SPY Options Signal Bullish Bias: Key Strikes and Block Trades Point to Strategic Entry Zones

Generated by AI AgentOptions FocusReviewed byAInvest News Editorial Team
Wednesday, Dec 31, 2025 12:51 pm ET2min read
  • SPY trades at $685.17, down 0.27% from its 2025 closing high of $687.01
  • Options open interest shows a 1.85 put/call ratio, with heavy put activity at $684 and $672
  • Block trades reveal $4.5M bought in SPY20250930C657 and $3.5M in SPY20251121C680

The

(SPY) is sitting at a crossroads today. Technicals show a short-term bullish trend with MACD (3.18) above its signal line, while options activity tells a more nuanced story. The key takeaway? A bearish hedge is in play, but bulls remain in control of the narrative.

What Options Activity Reveals About Market Sentiment

The options chain paints a picture of cautious optimism. For this Friday’s expiration (2026-01-02), puts at $684 (OI: 60,693) and $672 (OI: 60,069) dominate open interest—suggesting institutional players are hedging against a potential pullback. But here’s the twist: calls at $687 (OI: 44,063) and $690 (OI: 42,277) show strong near-term bullish conviction.

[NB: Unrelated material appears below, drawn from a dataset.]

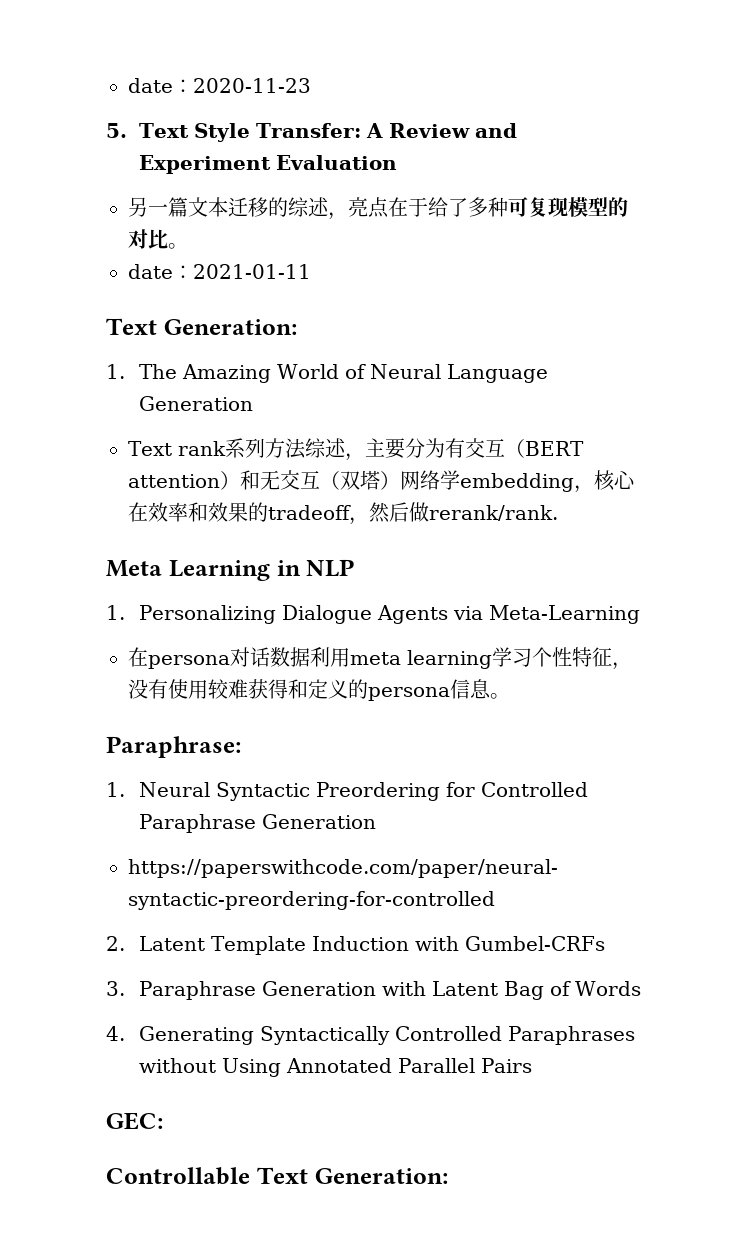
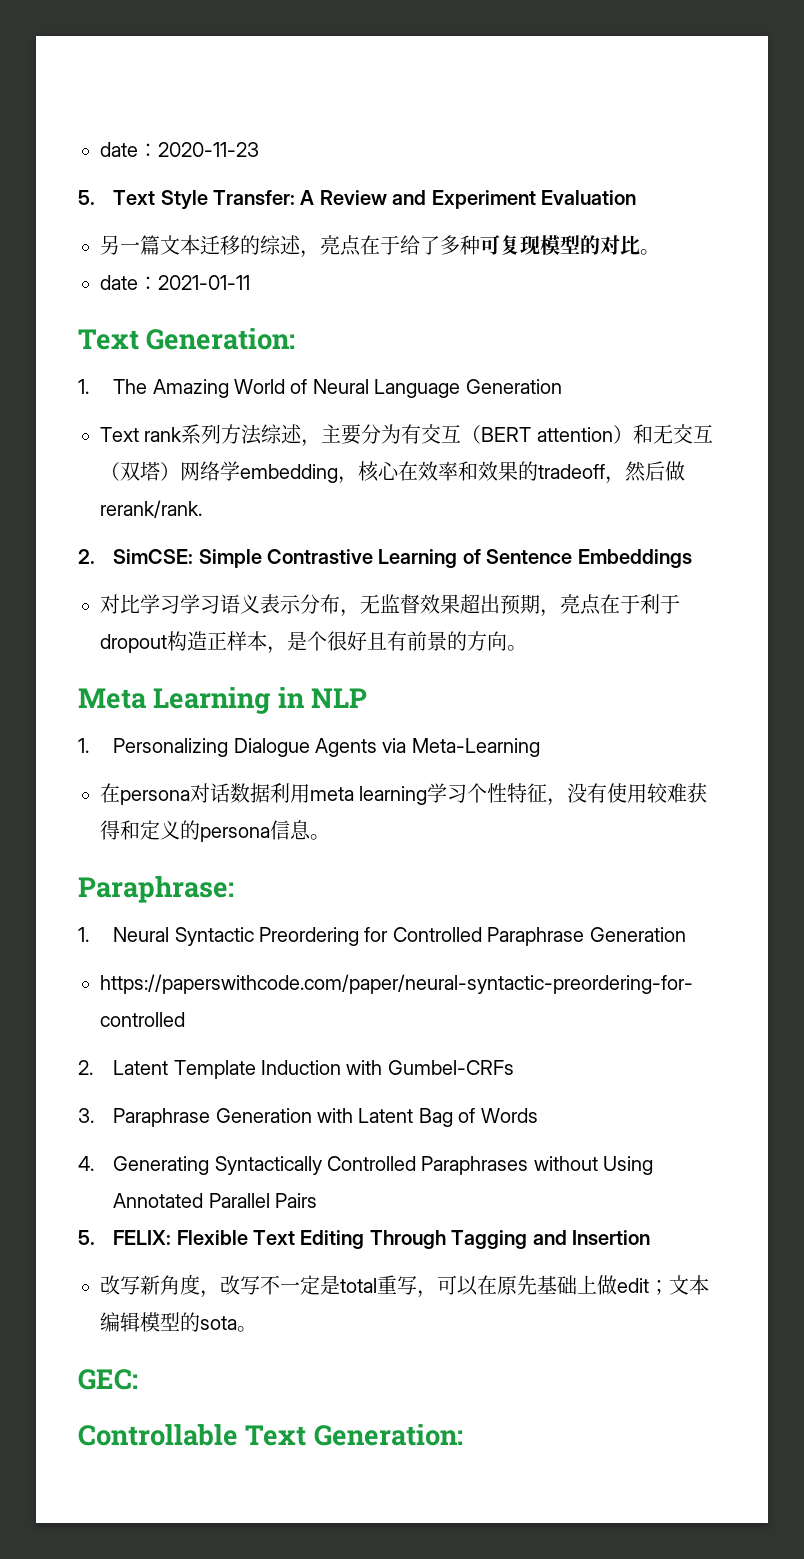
(558, 513) none -> [78,549,692,568] [100,594,680,617] [100,631,527,654] // 2. SimCSE: Simple Contrastive Learning of Sentence Embeddings // 对比学习学习语义表示分布，无监督效果超出预期，亮点在于利于dropout构造正样本，是个很好且有前景的方向。
(532, 1065) none -> [78,1230,650,1249] [100,1274,709,1298] [100,1312,257,1332] // 5. FELIX: Flexible Text Editing Through Tagging and Insertion // 改写新角度，改写不一定是total重写，可以在原先基础上做edit；文本编辑模型的sota。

Looking at block trades adds context. A $4.5 million purchase of SPY20250930C657 (expiring Sept 30) and a $3.5 million buy of SPY20251121C680 (Nov 21 expiry) indicate big players are locking in upside potential. The largest put block—

(sell put, $1.1M)—hints at bearish positioning for January, but it’s dwarfed by the overall call bias.

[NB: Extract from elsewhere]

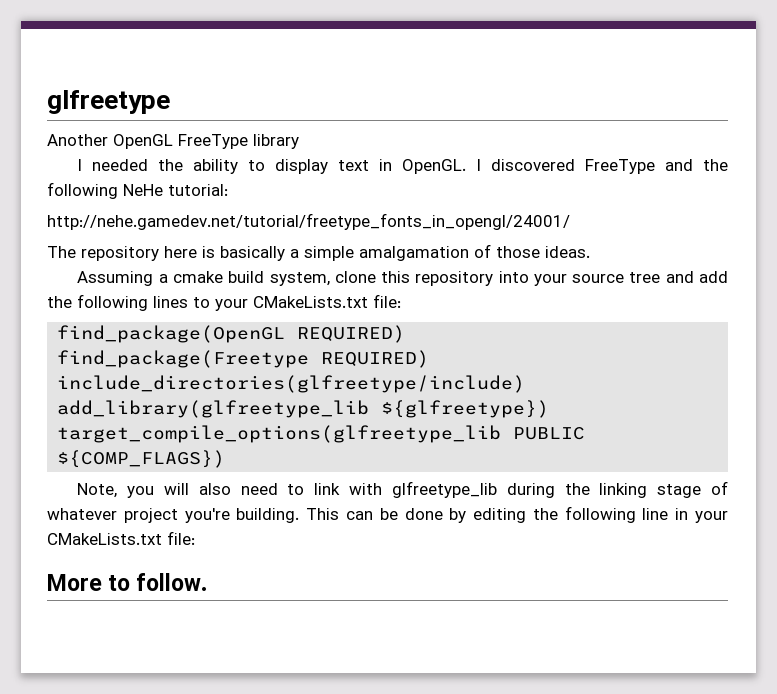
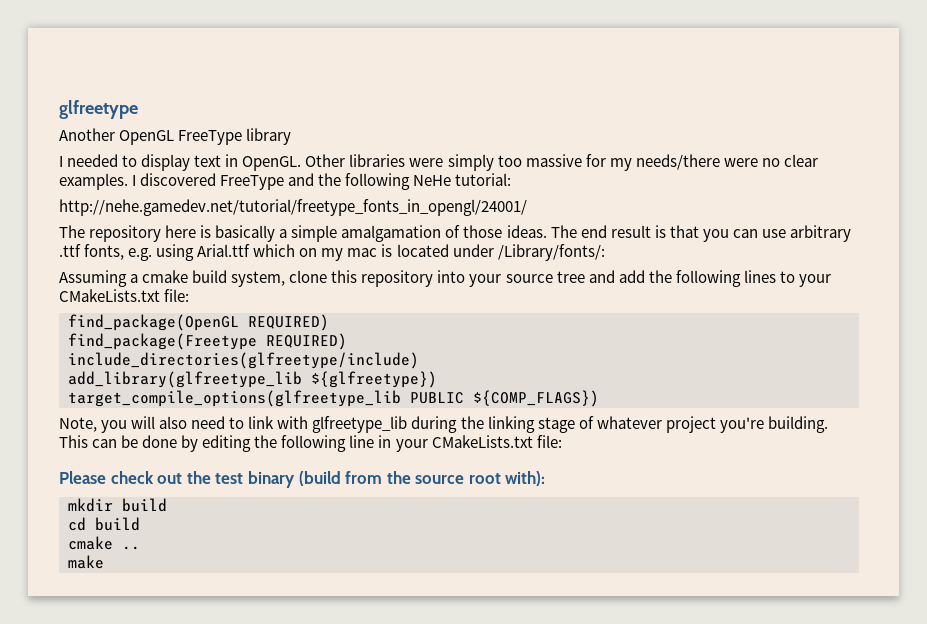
[158,159,239,174] the ability -> (119, 160) none
(467, 166) none -> [305,154,818,171] [59,173,128,190] Other libraries were simply too massive for my needs/there were no clear examples.
(590, 252) none -> [550,225,851,242] [59,244,605,261] The end result is that you can use arbitrary .ttf fonts, e.g. using Arial.ttf which on my mac is located under /Library/fonts/:
[47,573,208,591] More to follow. -> [59,471,546,488] [68,498,167,512] [68,517,140,531] [68,536,140,550] [68,555,104,569] Please check out the test binary (build from the source root with): // mkdir build // cd build // cmake .. // make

News Flow Validates the Bull Case

SPY’s 18.6% gain in 2025—driven by AI spending and Fed rate cuts—has created a self-fulfilling prophecy. The ETF’s resilience during the April tariff crisis (where it gained 21% post-Trump’s pause) shows retail investors have learned to exploit volatility. Now, with Bollinger Bands showing the price is trading near the middle band ($683.85), there’s room to run if the 200D MA (626.34) continues its catch-up rally.

Actionable Trade Ideas for Today

For options traders, the most compelling setups are:

  • Bull Call Spread: Buy (strike $690, expiry Jan 2) and sell . The $690 strike sits just below the 30D support level (687.35–688.11), giving you a 4.2% buffer if price consolidates.
  • Bear Put Hedge: Buy (strike $672, expiry Jan 9) to protect against a break below the 200D support (682.62–686.50). This strike aligns with the upper bound of the 100D MA (666.48).

For stock traders, consider:

  • Entry near $682.62 if SPY holds above its 200D support zone. Target $688.11 (30D resistance) as a first exit point.
  • Aggressive longs could dip below $684.18 (today’s low) with a stop-loss at $682.62. A break above $687.36 (intraday high) would validate the bullish case.

Volatility on the Horizon

The next 72 hours will test SPY’s resolve. With RSI at 54.29 (neutral territory) and volume surging to 25.9M shares, the ETF is primed for a directional move. If the 30D support holds, we could see a retest of the 200D MA—now acting as dynamic support—as early as next week. The real question: Will the heavy put activity at $672 force a retreat, or will the call-heavy positioning propel SPY toward its 2025 highs?

Either way, the options market has handed us a roadmap. Bulls have the edge, but hedging is smart in this environment. Stay nimble, and watch those key strikes like a hawk.